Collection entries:
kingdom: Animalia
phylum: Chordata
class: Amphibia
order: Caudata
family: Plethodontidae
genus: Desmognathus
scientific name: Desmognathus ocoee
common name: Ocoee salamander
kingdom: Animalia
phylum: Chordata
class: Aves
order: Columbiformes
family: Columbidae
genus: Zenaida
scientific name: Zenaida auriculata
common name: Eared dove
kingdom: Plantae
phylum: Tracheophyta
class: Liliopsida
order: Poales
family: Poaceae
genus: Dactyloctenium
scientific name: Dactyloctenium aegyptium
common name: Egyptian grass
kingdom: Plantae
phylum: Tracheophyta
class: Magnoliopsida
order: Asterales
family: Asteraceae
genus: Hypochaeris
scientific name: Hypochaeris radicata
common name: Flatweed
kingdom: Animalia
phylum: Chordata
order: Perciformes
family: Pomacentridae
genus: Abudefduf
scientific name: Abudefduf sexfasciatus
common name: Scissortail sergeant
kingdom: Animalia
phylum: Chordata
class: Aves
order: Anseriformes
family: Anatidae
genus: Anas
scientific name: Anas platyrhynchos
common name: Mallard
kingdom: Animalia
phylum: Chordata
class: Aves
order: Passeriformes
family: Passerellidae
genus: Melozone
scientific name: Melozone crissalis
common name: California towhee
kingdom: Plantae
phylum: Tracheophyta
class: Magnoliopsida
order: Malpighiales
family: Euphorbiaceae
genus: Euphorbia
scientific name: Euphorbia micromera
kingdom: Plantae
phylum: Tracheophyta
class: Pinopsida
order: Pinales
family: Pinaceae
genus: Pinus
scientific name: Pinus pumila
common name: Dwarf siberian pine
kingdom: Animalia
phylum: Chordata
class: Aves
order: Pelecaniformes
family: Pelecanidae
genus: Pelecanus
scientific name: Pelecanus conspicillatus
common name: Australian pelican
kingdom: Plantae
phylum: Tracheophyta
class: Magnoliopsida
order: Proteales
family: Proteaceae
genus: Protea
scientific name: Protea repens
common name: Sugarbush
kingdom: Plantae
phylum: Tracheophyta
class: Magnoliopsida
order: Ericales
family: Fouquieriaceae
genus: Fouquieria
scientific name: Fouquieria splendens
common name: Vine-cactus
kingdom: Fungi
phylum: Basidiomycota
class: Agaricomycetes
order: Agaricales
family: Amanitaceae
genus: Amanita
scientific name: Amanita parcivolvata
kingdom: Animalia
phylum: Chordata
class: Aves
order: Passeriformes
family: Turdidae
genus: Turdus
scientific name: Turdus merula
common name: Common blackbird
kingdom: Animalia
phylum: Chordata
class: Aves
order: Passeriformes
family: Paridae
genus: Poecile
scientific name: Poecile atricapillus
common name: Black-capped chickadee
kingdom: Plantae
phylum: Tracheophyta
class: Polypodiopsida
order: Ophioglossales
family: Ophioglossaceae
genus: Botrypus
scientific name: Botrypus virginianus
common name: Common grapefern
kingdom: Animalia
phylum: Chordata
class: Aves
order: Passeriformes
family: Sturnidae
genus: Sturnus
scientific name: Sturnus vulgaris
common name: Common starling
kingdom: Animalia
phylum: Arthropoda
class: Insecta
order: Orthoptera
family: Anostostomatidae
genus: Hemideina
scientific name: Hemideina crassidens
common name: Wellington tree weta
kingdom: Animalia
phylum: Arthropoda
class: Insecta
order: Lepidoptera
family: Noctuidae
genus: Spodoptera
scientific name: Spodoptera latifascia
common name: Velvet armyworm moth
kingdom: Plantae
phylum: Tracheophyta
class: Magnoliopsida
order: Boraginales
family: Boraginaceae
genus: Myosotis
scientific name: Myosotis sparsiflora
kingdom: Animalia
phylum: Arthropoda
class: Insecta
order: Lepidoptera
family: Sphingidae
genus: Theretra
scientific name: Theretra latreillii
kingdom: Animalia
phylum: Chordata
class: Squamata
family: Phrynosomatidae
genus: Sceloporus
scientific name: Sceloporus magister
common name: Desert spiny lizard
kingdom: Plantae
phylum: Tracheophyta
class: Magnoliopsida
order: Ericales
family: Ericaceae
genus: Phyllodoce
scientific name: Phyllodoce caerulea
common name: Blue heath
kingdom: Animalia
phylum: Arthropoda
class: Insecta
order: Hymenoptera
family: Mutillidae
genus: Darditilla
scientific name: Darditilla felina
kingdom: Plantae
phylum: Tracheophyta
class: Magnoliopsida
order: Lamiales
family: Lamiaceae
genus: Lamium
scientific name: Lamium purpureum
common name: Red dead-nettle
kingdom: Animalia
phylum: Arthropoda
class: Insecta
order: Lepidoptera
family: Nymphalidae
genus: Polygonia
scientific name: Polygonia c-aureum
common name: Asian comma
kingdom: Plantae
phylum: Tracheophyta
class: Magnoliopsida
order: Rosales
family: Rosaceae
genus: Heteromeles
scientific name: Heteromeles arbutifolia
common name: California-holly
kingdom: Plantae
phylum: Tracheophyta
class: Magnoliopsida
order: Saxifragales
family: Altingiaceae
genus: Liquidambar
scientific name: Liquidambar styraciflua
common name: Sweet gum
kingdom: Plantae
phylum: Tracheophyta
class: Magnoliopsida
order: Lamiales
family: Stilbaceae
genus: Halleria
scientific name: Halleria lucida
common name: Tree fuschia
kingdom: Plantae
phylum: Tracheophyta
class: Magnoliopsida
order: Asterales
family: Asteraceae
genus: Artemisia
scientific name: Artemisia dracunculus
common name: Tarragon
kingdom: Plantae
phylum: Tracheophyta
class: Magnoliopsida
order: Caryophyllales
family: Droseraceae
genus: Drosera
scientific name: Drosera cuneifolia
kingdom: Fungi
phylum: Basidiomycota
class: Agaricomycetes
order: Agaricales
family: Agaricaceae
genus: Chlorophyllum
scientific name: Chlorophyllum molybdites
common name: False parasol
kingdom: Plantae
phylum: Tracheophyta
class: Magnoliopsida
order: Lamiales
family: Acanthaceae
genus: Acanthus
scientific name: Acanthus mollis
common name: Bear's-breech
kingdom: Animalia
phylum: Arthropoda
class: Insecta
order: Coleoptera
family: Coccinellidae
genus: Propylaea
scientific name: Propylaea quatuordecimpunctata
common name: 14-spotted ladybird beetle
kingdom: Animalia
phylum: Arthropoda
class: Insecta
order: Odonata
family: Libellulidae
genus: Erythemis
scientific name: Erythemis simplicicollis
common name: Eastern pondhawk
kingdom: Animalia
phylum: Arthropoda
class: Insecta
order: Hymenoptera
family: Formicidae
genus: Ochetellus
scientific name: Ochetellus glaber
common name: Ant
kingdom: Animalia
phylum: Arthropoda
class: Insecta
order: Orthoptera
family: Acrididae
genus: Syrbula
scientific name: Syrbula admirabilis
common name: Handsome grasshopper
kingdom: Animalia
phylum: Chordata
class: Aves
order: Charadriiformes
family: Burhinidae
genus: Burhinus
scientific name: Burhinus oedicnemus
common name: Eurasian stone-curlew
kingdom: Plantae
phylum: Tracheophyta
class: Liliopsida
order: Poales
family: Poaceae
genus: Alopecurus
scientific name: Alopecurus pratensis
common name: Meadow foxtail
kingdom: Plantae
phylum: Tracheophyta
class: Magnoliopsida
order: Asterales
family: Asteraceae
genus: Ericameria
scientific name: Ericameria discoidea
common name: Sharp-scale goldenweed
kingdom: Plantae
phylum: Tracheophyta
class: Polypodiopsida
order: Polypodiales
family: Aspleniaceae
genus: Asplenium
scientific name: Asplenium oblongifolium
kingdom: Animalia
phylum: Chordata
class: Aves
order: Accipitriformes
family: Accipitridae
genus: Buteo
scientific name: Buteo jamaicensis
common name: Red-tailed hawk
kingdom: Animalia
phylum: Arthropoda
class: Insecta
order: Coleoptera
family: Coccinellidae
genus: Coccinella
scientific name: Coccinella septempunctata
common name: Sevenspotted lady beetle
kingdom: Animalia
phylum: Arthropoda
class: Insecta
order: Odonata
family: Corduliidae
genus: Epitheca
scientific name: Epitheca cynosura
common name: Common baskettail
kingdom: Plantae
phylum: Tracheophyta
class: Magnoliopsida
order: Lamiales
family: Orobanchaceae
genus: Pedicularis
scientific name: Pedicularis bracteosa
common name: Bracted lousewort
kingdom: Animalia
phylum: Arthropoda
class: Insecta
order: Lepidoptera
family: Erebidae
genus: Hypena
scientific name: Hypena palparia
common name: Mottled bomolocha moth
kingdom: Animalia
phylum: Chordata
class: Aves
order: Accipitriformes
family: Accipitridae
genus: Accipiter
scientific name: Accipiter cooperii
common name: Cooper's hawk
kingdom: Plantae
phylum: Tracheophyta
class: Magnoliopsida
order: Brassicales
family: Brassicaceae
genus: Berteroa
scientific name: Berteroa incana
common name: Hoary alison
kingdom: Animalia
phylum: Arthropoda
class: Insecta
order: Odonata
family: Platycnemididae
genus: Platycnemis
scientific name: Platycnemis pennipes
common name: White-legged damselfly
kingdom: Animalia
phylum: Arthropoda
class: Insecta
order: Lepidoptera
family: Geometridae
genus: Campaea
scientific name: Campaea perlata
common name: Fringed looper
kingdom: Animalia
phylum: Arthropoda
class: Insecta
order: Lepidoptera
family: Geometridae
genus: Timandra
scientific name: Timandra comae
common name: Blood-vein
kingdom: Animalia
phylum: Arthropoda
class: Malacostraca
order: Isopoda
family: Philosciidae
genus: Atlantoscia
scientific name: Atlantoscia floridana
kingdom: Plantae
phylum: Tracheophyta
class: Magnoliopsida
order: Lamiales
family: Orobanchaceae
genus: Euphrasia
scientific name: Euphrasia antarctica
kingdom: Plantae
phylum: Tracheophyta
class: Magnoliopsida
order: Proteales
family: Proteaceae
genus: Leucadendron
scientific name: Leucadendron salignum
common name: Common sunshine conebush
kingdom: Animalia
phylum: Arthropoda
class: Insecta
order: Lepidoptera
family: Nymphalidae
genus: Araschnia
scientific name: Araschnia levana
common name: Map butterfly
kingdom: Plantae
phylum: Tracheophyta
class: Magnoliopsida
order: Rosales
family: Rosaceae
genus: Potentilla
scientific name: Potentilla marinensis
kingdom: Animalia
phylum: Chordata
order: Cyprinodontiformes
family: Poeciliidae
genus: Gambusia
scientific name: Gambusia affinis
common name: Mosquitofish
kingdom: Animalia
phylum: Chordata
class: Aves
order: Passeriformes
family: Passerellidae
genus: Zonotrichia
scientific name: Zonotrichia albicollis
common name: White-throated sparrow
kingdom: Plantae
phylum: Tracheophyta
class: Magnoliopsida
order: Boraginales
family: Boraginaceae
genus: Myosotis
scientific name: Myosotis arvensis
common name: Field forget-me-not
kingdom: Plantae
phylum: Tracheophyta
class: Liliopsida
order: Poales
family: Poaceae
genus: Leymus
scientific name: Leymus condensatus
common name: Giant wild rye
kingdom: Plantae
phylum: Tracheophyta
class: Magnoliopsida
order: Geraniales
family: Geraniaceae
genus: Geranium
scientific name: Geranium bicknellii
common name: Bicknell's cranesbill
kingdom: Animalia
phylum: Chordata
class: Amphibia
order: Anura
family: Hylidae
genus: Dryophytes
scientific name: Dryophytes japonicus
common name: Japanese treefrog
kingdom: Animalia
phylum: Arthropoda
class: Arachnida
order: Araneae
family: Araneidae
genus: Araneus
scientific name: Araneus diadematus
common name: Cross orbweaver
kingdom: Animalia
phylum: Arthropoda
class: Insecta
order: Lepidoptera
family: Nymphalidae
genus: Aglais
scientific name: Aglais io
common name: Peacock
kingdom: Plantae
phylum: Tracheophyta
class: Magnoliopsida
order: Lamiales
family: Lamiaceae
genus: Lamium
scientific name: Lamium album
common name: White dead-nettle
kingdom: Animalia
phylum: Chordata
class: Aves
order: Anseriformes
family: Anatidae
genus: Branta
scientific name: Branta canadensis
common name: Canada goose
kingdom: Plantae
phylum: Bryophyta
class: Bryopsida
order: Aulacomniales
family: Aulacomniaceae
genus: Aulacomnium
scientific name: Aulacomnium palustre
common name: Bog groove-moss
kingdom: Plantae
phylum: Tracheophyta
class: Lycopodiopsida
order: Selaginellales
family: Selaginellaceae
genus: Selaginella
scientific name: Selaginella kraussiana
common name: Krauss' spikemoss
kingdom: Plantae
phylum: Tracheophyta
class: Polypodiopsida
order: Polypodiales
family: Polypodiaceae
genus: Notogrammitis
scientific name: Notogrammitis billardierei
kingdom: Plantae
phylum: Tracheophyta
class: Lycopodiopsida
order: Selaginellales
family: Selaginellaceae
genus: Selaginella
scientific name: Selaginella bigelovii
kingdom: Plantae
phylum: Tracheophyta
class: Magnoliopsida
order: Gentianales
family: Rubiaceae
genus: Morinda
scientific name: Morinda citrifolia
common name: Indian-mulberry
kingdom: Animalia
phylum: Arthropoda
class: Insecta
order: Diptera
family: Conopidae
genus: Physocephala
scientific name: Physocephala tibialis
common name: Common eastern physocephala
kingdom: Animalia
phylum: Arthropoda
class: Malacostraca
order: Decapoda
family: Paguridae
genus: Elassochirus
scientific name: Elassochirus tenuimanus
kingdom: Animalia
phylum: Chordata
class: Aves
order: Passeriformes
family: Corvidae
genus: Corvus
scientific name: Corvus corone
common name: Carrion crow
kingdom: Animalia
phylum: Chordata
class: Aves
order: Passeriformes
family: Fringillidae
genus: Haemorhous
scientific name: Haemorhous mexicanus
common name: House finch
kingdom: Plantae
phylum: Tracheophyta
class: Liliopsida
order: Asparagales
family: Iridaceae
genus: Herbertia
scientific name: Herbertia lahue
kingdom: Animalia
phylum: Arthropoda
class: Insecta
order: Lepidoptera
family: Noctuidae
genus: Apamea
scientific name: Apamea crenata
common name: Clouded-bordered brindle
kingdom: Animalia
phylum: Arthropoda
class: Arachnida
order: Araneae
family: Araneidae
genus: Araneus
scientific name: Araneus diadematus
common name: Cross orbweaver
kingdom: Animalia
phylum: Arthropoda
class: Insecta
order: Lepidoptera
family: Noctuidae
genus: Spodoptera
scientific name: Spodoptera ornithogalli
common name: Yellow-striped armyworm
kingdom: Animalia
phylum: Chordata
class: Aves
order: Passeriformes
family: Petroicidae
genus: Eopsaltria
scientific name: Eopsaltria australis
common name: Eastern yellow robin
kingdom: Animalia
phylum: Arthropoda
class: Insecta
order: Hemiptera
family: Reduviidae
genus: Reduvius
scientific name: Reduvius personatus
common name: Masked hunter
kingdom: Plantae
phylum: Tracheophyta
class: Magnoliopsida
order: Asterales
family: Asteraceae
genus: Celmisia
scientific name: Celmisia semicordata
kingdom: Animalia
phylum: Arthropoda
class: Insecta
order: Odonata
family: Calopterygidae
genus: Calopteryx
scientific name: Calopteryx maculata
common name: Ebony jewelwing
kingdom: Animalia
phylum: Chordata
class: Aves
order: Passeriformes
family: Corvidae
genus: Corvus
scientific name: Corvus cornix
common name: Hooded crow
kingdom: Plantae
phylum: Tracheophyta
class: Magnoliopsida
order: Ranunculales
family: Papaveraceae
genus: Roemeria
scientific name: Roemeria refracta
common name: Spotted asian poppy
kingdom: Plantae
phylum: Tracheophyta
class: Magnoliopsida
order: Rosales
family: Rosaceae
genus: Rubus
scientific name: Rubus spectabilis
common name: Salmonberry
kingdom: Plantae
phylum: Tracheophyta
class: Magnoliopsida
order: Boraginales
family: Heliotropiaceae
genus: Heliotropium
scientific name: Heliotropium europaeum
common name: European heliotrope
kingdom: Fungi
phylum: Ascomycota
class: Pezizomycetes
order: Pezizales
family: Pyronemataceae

- _OBJECTIVE_
Retype the lines of the material word for word, starting at the line containing "scientific name: Corvus cornix" and ending after the line containing "common name: European heliotrope".

- _TASK RESPONSE_
scientific name: Corvus cornix
common name: Hooded crow
kingdom: Plantae
phylum: Tracheophyta
class: Magnoliopsida
order: Ranunculales
family: Papaveraceae
genus: Roemeria
scientific name: Roemeria refracta
common name: Spotted asian poppy
kingdom: Plantae
phylum: Tracheophyta
class: Magnoliopsida
order: Rosales
family: Rosaceae
genus: Rubus
scientific name: Rubus spectabilis
common name: Salmonberry
kingdom: Plantae
phylum: Tracheophyta
class: Magnoliopsida
order: Boraginales
family: Heliotropiaceae
genus: Heliotropium
scientific name: Heliotropium europaeum
common name: European heliotrope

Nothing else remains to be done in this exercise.